This project demonstrates an end-to-end enterprise-grade data engineering solution built on Microsoft Azure cloud platform. It implements a modern data lakehouse architecture using the **Medallion Architecture"" (Bronze-Silver-Gold layers) to process retail transaction data from multiple heterogeneous sources.
- ✅ Architected an end-to-end ETL solution using Azure Data Factory to ingest heterogeneous data from Azure SQL Database and REST APIs into ADLS Gen2 Storage.
- ✅ Implemented a robust Medallion Architecture (Bronze → Silver → Gold) for data quality and governance.
- ✅ Developed high-performance PySpark transformations in Azure Databricks to process and transform data across Delta Lake layers.
- ✅ Built interactive Power BI dashboards for real-time business intelligence and analytics.
- ✅ Ensured data quality, consistency, and reliability throughout the entire pipeline.

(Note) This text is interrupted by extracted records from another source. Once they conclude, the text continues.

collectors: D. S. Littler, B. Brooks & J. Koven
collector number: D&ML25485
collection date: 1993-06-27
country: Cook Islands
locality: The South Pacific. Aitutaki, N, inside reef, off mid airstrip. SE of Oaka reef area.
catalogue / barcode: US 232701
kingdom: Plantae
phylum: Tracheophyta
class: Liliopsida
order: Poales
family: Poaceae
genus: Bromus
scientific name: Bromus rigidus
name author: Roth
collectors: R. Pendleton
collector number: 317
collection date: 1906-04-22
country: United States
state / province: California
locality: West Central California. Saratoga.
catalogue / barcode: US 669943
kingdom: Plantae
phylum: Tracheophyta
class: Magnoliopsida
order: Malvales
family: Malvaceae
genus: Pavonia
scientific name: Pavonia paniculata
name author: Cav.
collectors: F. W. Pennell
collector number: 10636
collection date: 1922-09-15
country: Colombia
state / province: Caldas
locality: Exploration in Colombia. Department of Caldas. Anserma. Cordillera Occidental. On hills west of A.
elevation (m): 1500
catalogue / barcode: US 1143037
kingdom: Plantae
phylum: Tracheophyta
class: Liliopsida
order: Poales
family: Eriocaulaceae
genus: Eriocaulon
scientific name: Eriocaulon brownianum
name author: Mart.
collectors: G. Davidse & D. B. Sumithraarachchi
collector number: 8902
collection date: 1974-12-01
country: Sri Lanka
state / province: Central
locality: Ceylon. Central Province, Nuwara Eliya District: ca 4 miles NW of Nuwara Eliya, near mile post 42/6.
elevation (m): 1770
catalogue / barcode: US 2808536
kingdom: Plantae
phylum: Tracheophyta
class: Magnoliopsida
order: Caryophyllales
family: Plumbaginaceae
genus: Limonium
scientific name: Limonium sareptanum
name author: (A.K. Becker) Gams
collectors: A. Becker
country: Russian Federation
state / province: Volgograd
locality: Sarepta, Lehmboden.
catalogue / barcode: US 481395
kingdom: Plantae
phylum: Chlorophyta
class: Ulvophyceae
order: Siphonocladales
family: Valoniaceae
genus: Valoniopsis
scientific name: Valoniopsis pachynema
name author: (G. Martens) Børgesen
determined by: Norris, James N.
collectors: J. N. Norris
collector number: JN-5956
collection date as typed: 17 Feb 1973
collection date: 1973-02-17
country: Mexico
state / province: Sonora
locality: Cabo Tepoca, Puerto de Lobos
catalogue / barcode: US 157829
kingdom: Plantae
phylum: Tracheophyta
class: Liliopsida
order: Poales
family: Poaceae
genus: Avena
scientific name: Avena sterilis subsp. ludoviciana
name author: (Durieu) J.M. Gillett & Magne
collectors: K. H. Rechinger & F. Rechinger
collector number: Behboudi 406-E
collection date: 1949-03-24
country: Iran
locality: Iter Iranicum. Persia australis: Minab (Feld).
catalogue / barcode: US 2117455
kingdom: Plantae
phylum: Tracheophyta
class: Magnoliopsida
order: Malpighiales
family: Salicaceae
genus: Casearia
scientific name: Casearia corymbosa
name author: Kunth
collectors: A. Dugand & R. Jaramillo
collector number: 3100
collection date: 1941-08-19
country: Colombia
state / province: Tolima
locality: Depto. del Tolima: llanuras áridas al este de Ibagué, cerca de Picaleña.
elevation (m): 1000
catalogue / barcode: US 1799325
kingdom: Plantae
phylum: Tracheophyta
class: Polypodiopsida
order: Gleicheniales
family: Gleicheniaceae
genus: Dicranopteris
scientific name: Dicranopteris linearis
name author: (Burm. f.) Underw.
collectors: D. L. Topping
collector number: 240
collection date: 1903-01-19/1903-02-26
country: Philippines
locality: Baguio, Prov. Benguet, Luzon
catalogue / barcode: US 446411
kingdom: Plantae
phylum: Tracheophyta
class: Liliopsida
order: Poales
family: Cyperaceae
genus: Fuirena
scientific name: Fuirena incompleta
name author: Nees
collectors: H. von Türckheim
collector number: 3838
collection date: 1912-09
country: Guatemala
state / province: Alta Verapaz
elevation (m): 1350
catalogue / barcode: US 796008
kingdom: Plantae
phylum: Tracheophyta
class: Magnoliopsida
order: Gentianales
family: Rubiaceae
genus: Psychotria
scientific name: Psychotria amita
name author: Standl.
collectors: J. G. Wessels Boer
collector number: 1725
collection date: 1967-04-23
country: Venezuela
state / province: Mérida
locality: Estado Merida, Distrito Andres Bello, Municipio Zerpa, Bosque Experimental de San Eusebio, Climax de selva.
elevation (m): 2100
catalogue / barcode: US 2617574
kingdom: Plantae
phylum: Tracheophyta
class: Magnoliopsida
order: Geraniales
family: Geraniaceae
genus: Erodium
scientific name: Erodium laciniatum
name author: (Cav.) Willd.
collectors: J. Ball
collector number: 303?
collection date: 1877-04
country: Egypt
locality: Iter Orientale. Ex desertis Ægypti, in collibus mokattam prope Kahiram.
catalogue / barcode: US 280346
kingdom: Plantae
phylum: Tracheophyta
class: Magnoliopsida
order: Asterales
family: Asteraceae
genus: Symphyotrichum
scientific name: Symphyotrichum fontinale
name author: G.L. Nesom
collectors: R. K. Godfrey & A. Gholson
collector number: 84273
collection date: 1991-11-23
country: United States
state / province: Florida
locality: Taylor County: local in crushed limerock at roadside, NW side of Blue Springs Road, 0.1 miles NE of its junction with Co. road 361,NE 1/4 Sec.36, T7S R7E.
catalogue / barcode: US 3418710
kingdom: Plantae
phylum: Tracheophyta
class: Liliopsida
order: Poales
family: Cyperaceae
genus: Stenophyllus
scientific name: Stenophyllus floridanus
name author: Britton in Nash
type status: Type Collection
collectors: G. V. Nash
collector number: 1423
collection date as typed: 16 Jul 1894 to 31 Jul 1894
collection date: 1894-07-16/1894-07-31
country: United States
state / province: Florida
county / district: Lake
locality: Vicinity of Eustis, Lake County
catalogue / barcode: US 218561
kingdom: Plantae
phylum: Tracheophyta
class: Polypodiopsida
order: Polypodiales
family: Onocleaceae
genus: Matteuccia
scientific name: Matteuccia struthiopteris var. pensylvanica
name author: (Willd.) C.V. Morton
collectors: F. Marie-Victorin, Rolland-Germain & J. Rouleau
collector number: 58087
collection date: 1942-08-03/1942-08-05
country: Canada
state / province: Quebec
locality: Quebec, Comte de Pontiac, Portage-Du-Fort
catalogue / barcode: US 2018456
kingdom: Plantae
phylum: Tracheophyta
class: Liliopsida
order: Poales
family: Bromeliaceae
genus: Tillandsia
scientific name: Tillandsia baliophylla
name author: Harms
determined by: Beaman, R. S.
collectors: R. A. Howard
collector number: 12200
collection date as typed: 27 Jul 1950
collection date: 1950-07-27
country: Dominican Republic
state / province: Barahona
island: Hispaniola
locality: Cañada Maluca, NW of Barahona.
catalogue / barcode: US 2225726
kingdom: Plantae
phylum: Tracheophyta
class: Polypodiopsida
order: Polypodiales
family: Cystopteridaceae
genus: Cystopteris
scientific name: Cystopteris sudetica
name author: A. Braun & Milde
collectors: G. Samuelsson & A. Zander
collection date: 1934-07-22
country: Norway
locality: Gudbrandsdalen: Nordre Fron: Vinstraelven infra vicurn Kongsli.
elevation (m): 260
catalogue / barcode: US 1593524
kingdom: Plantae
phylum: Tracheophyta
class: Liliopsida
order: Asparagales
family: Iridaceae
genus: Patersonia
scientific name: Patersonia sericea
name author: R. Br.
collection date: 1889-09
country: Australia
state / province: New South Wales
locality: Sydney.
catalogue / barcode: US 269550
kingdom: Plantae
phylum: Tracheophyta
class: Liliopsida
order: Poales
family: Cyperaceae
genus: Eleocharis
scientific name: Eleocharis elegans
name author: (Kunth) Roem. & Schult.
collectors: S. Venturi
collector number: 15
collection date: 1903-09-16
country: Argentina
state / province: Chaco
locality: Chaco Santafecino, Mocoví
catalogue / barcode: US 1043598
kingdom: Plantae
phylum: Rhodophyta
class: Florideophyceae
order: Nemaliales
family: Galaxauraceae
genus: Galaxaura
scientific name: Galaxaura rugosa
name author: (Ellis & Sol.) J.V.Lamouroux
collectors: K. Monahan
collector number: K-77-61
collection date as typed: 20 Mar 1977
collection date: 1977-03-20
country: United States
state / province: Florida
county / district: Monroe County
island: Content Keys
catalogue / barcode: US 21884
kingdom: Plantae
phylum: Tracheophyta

The pipeline consists of the following key components:
-
Data Sources (Left)
- Azure SQL Database: Three tables (Transaction, Product, Store)
- REST API: Customer data in JSON format
-
Ingestion Layer (Azure Data Factory)
- Orchestrates data movement from multiple sources
- Handles incremental and full data loads
- Implements error handling and retry logic
-
Storage Layer (Azure Data Lake Storage Gen2)
- Centralized data lake for all raw and processed data
- Hierarchical namespace for efficient data organization
- Cost-effective storage with high throughput
-
Processing Layer (Azure Databricks)
- Distributed PySpark processing engine
- Implements business logic and transformations
- Handles data quality checks and validations
-
Data Lakehouse (Medallion Architecture)
- Bronze Layer: Raw data ingestion (as-is from source)
- Silver Layer: Cleaned, validated, and deduplicated data
- Gold Layer: Business-level aggregations and analytics-ready datasets
-
Visualization Layer
- Interactive dashboards and reports
- Real-time business metrics
- Self-service analytics for stakeholders